[Beowulf] SGI to offer Windows on clusters

Robert G. Brown rgb at phy.duke.edu
Mon Apr 16 10:14:38 PDT 2007


On Sun, 15 Apr 2007, Mike Davis wrote:

> one desire is supported stability. My number two desire is speed.  Maybe this 
> philosophy comes from all of my years in unix world (21 and counting), but 
> the idea of standardizing on something that has the limited longterm support 
> of FC scares me. We regulalry run nodes for years without reboot.

You do, of course, see the oxymoron inherent in this statement.  You
regularly run nodes for years without a reboot.  Hence after the nodes
are installed and stabilized (something that will almost certainly take
place during the period where FC is in fact well supported) support
becomes irrelevant, because the distro is stable and "just works".
Every version of FC I have used has without exception become stable by
this standard within six to eight months of release, certainly well
within a year.  And the problem persists for even the "supported"
distros -- we ran RH 7.3 on nodes way, way past the point where
"support" for 7.3 was in any way relevant -- I think we finally dumped
7.3 somewhere around FC2 or 4 or thereabouts.

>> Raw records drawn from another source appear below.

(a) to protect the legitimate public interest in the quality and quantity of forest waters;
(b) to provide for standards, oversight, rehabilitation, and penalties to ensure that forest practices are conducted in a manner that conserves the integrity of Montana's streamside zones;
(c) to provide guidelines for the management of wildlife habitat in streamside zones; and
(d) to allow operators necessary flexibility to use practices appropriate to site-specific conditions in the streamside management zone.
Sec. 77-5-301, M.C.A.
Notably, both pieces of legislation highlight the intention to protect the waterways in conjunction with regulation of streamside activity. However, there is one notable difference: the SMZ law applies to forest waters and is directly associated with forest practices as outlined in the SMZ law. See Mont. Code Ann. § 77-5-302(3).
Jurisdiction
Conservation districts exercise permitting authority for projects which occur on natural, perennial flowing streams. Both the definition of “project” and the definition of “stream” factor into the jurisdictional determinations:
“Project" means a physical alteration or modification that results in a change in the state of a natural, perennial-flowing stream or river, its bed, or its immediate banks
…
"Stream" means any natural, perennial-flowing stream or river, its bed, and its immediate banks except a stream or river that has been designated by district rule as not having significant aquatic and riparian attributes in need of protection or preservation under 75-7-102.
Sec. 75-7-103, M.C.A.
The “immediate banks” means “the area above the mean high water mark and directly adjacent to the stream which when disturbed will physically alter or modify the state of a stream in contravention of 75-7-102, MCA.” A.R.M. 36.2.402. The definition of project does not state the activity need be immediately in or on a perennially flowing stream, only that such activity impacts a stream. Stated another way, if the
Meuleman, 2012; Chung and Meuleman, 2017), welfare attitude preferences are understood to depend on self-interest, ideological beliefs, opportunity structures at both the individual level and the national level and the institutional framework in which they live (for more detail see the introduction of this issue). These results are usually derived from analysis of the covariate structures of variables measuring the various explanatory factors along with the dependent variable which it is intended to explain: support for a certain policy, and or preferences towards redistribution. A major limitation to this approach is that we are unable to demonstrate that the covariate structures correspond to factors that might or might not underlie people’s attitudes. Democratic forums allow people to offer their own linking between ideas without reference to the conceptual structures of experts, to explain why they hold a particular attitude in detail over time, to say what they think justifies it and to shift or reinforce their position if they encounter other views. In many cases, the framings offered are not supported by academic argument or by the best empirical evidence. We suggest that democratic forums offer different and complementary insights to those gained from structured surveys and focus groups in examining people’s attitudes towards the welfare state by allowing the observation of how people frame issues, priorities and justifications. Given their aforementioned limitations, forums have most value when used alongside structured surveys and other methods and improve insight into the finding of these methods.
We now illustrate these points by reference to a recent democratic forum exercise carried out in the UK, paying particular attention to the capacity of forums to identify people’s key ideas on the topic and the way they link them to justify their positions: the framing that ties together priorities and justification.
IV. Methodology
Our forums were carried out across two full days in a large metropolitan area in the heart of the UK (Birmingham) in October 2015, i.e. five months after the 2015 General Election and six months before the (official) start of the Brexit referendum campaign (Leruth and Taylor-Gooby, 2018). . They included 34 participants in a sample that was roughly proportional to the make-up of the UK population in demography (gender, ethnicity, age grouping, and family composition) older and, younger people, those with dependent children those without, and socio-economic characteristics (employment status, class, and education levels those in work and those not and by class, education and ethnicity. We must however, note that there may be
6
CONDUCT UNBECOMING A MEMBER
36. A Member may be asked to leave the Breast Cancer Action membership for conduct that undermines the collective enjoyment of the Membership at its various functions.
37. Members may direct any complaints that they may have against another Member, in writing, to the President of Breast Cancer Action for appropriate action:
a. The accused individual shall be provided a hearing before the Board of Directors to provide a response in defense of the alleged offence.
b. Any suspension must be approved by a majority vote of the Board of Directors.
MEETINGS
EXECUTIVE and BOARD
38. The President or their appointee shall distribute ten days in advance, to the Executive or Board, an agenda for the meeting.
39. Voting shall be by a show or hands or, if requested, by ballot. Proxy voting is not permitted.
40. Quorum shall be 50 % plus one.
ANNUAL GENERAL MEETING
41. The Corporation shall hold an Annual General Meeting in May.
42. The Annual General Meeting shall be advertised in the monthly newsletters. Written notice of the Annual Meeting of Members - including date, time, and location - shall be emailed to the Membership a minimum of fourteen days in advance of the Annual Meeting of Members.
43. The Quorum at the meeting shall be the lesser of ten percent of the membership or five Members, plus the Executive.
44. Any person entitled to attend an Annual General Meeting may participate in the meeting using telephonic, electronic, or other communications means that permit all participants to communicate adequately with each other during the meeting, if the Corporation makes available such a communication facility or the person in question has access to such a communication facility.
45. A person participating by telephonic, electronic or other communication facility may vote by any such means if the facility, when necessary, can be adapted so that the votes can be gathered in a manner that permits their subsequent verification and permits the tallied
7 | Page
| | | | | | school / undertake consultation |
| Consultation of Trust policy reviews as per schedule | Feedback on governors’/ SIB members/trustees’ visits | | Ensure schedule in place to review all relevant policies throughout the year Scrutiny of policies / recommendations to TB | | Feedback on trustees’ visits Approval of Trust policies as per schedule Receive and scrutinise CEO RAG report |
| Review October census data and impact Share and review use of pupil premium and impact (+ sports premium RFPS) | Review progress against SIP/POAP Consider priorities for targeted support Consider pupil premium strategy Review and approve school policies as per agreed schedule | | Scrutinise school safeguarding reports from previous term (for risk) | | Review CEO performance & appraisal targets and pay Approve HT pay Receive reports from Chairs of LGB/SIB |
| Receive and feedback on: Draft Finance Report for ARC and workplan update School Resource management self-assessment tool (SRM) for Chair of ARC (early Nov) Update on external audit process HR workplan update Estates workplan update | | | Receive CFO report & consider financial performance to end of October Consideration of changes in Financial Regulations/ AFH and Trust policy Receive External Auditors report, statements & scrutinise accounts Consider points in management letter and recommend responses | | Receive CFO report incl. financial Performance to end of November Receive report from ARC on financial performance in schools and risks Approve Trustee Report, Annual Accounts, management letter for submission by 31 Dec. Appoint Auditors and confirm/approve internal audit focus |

I think that a study of the number of actual updates of any distro,
"supported" or not, would show an exponentally decreasing distribution
of events with all updates in the primary set of applications and
libraries of importance to "most users" being quickly resolved and then
gradually working down to less frequently traversed parts of system
phase space.  Cluster nodes are particularly simple to stabilize here as
they generally OMIT most of this phase space -- no X or X-based apps,
for example.  Indeed cluster nodes generally run little more than a
stripped core with a selection of add-on libraries that DEPEND only on
a stripped core -- a nearly ideal representation of the functional
dependency decomposition I discussed extensively in the previous
message.

Given that a cluster node requires little more than a stable kernel, the
basic libraries and these add ons and are INVARIABLY going to be stable
long before an FC release stops being supported, The PRACTICAL
difference between FC and RHEL can be reduced to the number of devices
supported and yes, the efficiency and quality of the libraries.
Historically RHEL/Centos has lagged well behind the bleeding edge of
hardware except for that brief period where FC and RHEL and Centos are
all the same (once every couple of years, basically, although this rule
appears to be broken as of the latest release of RHEL).  The quality of
the supported libraries has been an even bigger problem -- I literally
couldn't use Centos for many of the projects I've been working on
because they depend on the GSL and the GSL was frozen in RHEL at a
primitive state.  Laptop users are similarly REQUIRED to use FC in
almost all cases because both the supported device list and Network
Manager were basically broken for two years or more under Centos for
nearly all laptops being sold.  Athlon 64 based systems would frequently
not install under Centos because their chipsets were too new to be
supported by the Centos kernels.  I could go on.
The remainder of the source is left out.